Ve’etchanan 2023



By Rabbi Moshe Goodman, Kollel Ohr Shlomo, Hebron

At the beginning of this parsha Moshe Rabeinu pleads that he be let into the Land to see the “good mountain and the Lebanon.” Our Sages interpret this as a request to see the Temple on Mount Moriah. This painting quite clearly depicts the Temple on a mountain, expressing its goodness on all earth. This “goodness” may be depicted by the water drops, a symbol of blessing and kindness, seen coming from the heavens. We also see five fires, on each side, alongside these drops, and fire is associated to the attribute of judgment considered an opposite trait versus the attribute of kindness, according to the Kabbalists. The five fires may allude to a Kabbalistic concept called “the five aspects of judgment.”

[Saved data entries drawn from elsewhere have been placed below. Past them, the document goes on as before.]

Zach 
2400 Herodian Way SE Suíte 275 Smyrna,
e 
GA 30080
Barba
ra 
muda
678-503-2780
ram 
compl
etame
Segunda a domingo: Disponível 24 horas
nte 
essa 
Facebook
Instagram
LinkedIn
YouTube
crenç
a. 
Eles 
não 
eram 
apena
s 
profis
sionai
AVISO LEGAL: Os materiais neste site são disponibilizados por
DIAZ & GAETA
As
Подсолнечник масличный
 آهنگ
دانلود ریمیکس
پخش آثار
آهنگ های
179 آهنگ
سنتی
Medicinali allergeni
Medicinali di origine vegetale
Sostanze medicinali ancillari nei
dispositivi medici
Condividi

Below these we see the Star of David, and around it are red and blue colors, which may allude to the themes of water and fire, kindness and judgment, we just discussed. This intermingling of water and fire, kindness and judgment in context of the Star of David, may allude to the seat of kingship of David uniting all Israel under a central leadership in the capital Jerusalem, where the Temple seen here is the spiritual center. It is important to remember that the beginning stage of this united kingdom of David began in Hebron according too Hashem’s direction. This is not surprising considering the unifying power of Hebron, whose name means unity – hibur, and also in its midst the common roots of our People are buried.

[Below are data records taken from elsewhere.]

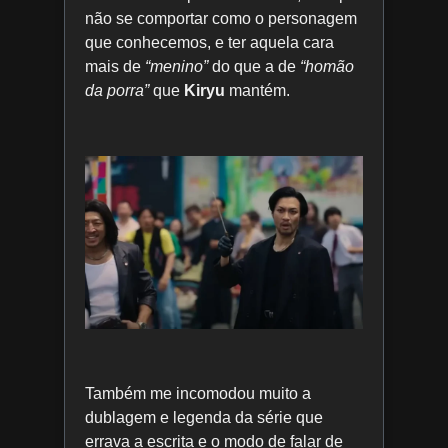
não se comportar como o personagem
que conhecemos, e ter aquela cara
mais de
“menino”
do que a de
“homão
da porra”
que
Kiryu
mantém.
Também me incomodou muito a
dublagem e legenda da série que
errava a escrita e o modo de falar de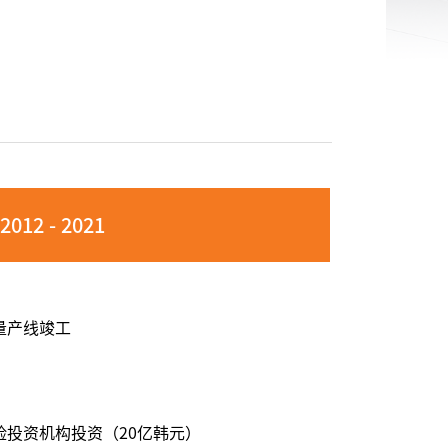
2012 - 2021
量产线竣工
险投资机构投资（20亿韩元）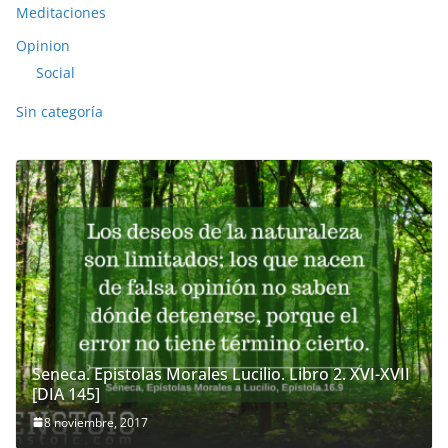
Meditaciones
Opinion
Social
Sin categoría
Seneca. Epistolas Morales Lucilio. Libro 2. XVI-XVII
[DIA 145]
8 noviembre, 2017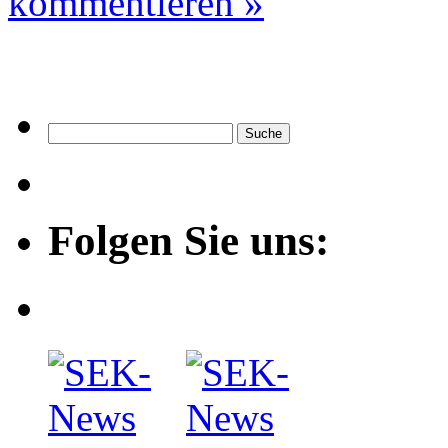
kommentieren »
Folgen Sie uns: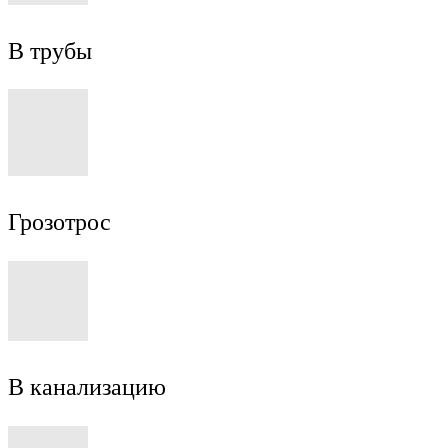
В трубы
Грозотрос
В канализацию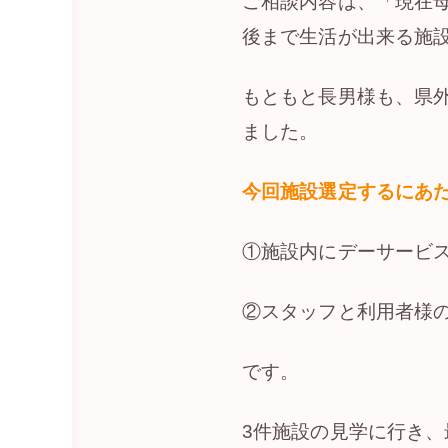
ご相談内容は、「現在
後まで生活が出来る施
もともと長男様も、県
ました。
今回施設選定するにあ
①施設内にデーサービ
②スタッフと利用者様
です。
3件施設の見学に行き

In this painting we also see a large harp, apparently signifying the harp of David. Notice also that the upper parts of the harp are colored in green similar to the landscape, suggesting connection between David and the earth. This is indeed so, since the Kabbalists attach both the earth and King David to the sefira of malchut. Also interesting is the fact that the throngs of the harp resemble arms and also that each “arm” is divided into three segments as can be seen by different coloration,
a matter clearly described in Kabbalah which divides the “arms” into three segments. Yet again, at the bottom of the painting we see an intermingling of six drops of water with a fire/pomegranate at the bottom of painting.